§ About this task
Scan the entries for lines with the word "Central", then copy those lines.

§ Given records
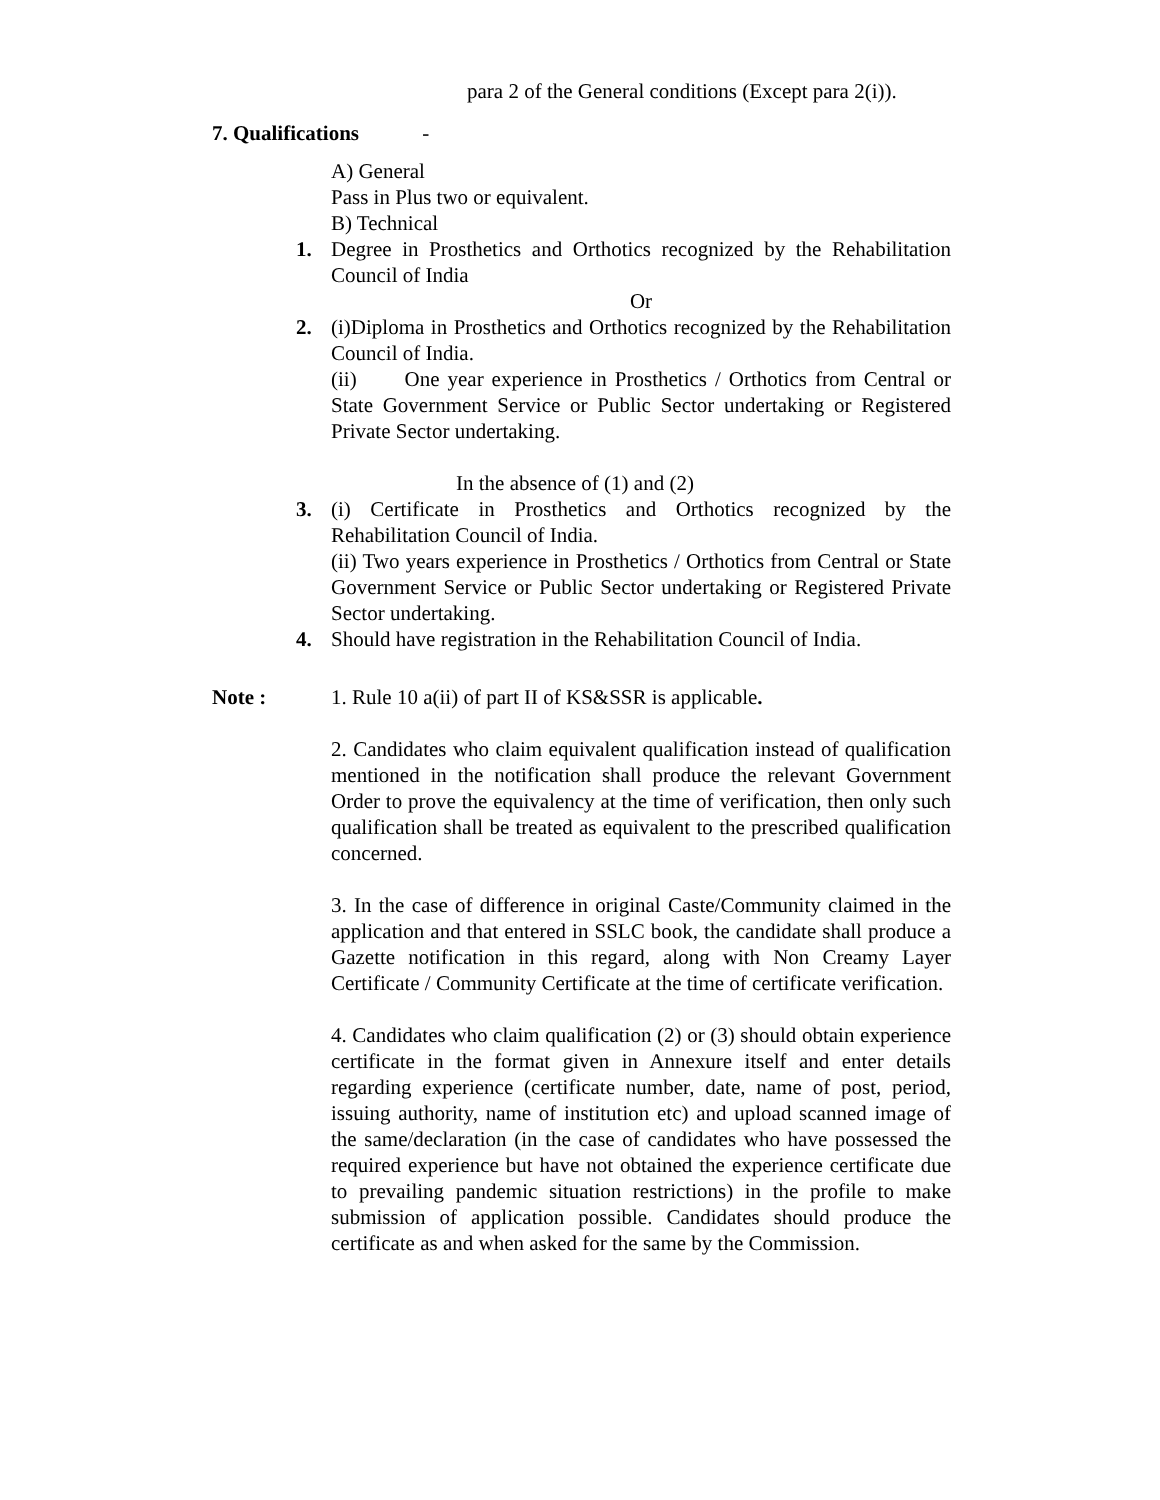para 2 of the General conditions (Except para 2(i)).
7. Qualifications -
A) General
Pass in Plus two or equivalent.
B) Technical
1. Degree in Prosthetics and Orthotics recognized by the Rehabilitation Council of India
Or
2. (i)Diploma in Prosthetics and Orthotics recognized by the Rehabilitation Council of India.
(ii) One year experience in Prosthetics / Orthotics from Central or State Government Service or Public Sector undertaking or Registered Private Sector undertaking.
In the absence of (1) and (2)
3. (i) Certificate in Prosthetics and Orthotics recognized by the Rehabilitation Council of India.
(ii) Two years experience in Prosthetics / Orthotics from Central or State Government Service or Public Sector undertaking or Registered Private Sector undertaking.
4. Should have registration in the Rehabilitation Council of India.
Note : 1. Rule 10 a(ii) of part II of KS&SSR is applicable.
2. Candidates who claim equivalent qualification instead of qualification mentioned in the notification shall produce the relevant Government Order to prove the equivalency at the time of verification, then only such qualification shall be treated as equivalent to the prescribed qualification concerned.
3. In the case of difference in original Caste/Community claimed in the application and that entered in SSLC book, the candidate shall produce a Gazette notification in this regard, along with Non Creamy Layer Certificate / Community Certificate at the time of certificate verification.
4. Candidates who claim qualification (2) or (3) should obtain experience certificate in the format given in Annexure itself and enter details regarding experience (certificate number, date, name of post, period, issuing authority, name of institution etc) and upload scanned image of the same/declaration (in the case of candidates who have possessed the required experience but have not obtained the experience certificate due to prevailing pandemic situation restrictions) in the profile to make submission of application possible. Candidates should produce the certificate as and when asked for the same by the Commission.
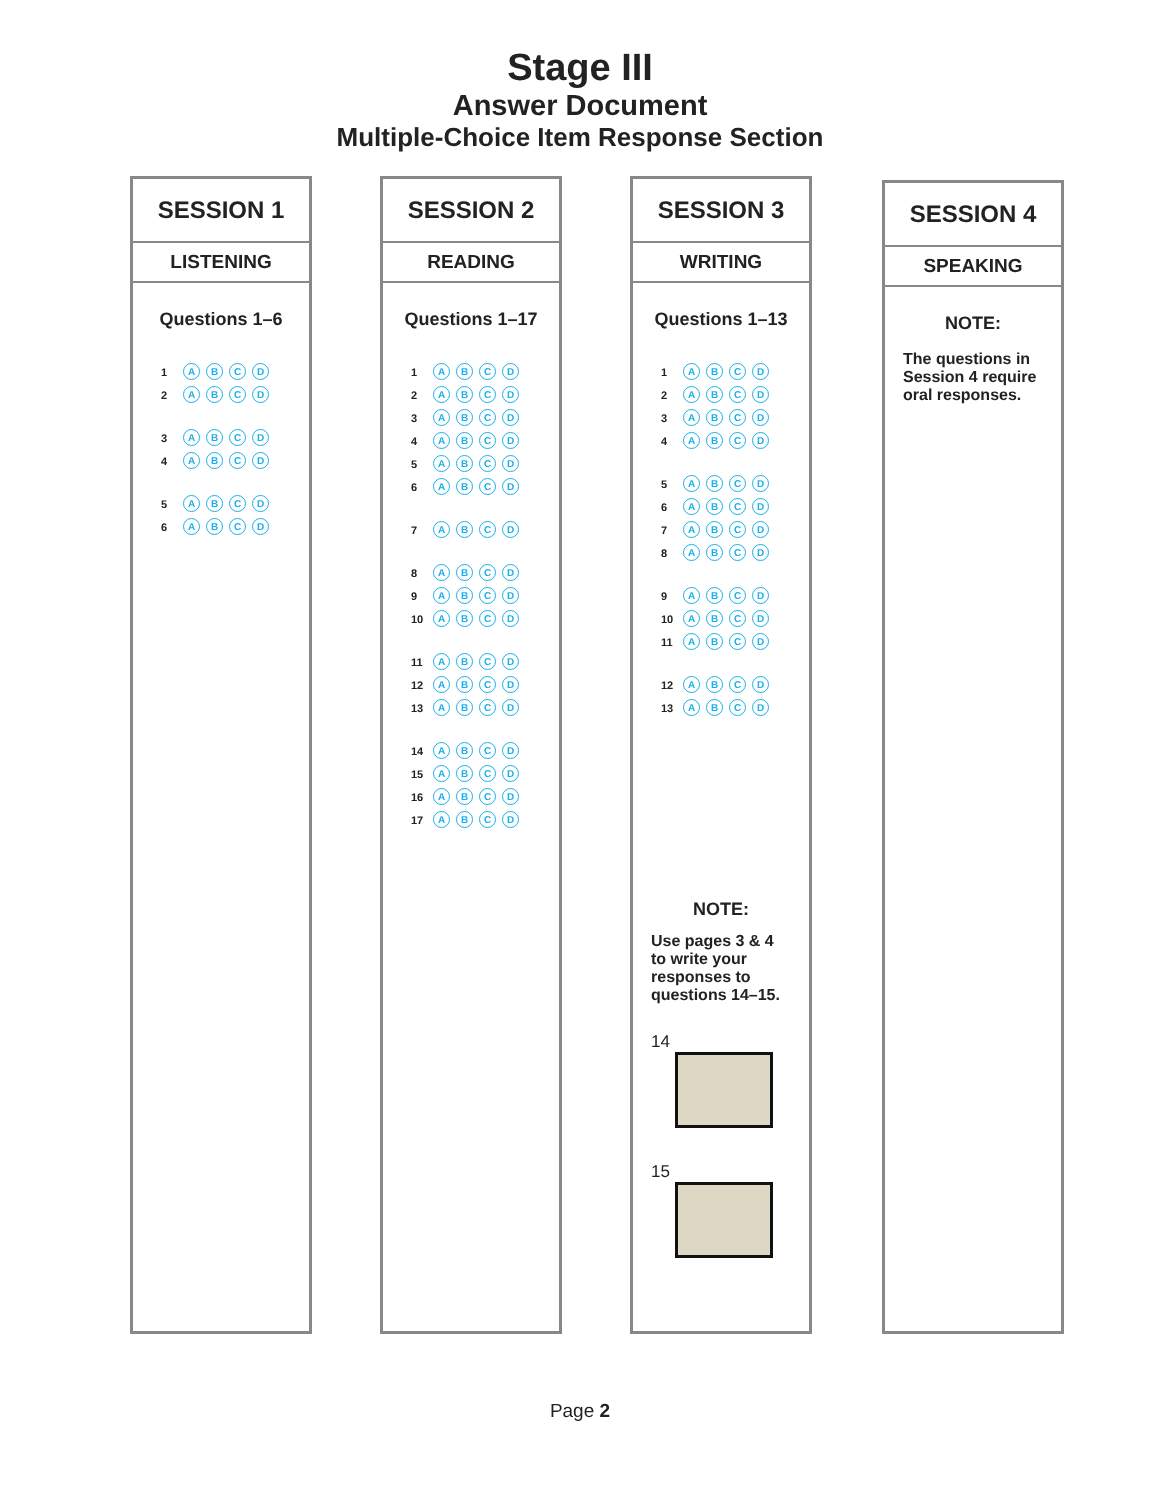Stage III
Answer Document
Multiple-Choice Item Response Section
SESSION 1
LISTENING
Questions 1–6
1 ABCD
2 ABCD
3 ABCD
4 ABCD
5 ABCD
6 ABCD
SESSION 2
READING
Questions 1–17
1 ABCD
2 ABCD
3 ABCD
4 ABCD
5 ABCD
6 ABCD
7 ABCD
8 ABCD
9 ABCD
10 ABCD
11 ABCD
12 ABCD
13 ABCD
14 ABCD
15 ABCD
16 ABCD
17 ABCD
SESSION 3
WRITING
Questions 1–13
1 ABCD
2 ABCD
3 ABCD
4 ABCD
5 ABCD
6 ABCD
7 ABCD
8 ABCD
9 ABCD
10 ABCD
11 ABCD
12 ABCD
13 ABCD
NOTE:
Use pages 3 & 4 to write your responses to questions 14–15.
14
15
SESSION 4
SPEAKING
NOTE:
The questions in Session 4 require oral responses.
Page 2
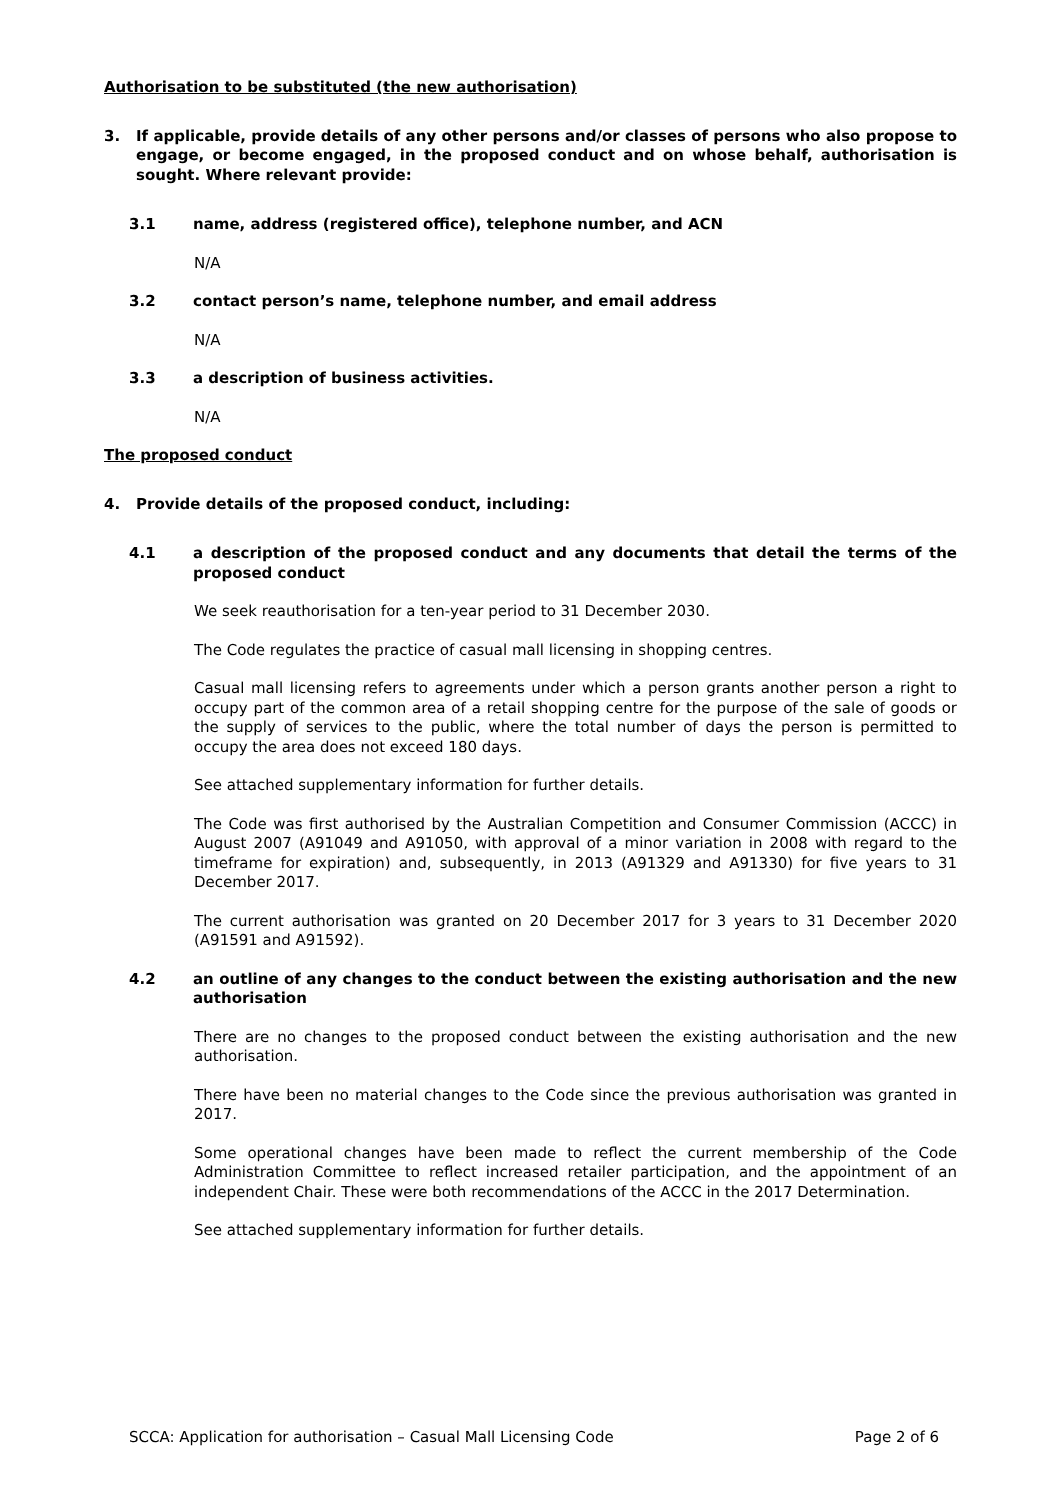Authorisation to be substituted (the new authorisation)
3. If applicable, provide details of any other persons and/or classes of persons who also propose to engage, or become engaged, in the proposed conduct and on whose behalf, authorisation is sought. Where relevant provide:
3.1 name, address (registered office), telephone number, and ACN
N/A
3.2 contact person’s name, telephone number, and email address
N/A
3.3 a description of business activities.
N/A
The proposed conduct
4. Provide details of the proposed conduct, including:
4.1 a description of the proposed conduct and any documents that detail the terms of the proposed conduct
We seek reauthorisation for a ten-year period to 31 December 2030.
The Code regulates the practice of casual mall licensing in shopping centres.
Casual mall licensing refers to agreements under which a person grants another person a right to occupy part of the common area of a retail shopping centre for the purpose of the sale of goods or the supply of services to the public, where the total number of days the person is permitted to occupy the area does not exceed 180 days.
See attached supplementary information for further details.
The Code was first authorised by the Australian Competition and Consumer Commission (ACCC) in August 2007 (A91049 and A91050, with approval of a minor variation in 2008 with regard to the timeframe for expiration) and, subsequently, in 2013 (A91329 and A91330) for five years to 31 December 2017.
The current authorisation was granted on 20 December 2017 for 3 years to 31 December 2020 (A91591 and A91592).
4.2 an outline of any changes to the conduct between the existing authorisation and the new authorisation
There are no changes to the proposed conduct between the existing authorisation and the new authorisation.
There have been no material changes to the Code since the previous authorisation was granted in 2017.
Some operational changes have been made to reflect the current membership of the Code Administration Committee to reflect increased retailer participation, and the appointment of an independent Chair. These were both recommendations of the ACCC in the 2017 Determination.
See attached supplementary information for further details.
SCCA: Application for authorisation – Casual Mall Licensing Code Page 2 of 6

§ Exercise solution
(ii) One year experience in Prosthetics / Orthotics from Central or State Government Service or Public Sector undertaking or Registered Private Sector undertaking.
(ii) Two years experience in Prosthetics / Orthotics from Central or State Government Service or Public Sector undertaking or Registered Private Sector undertaking.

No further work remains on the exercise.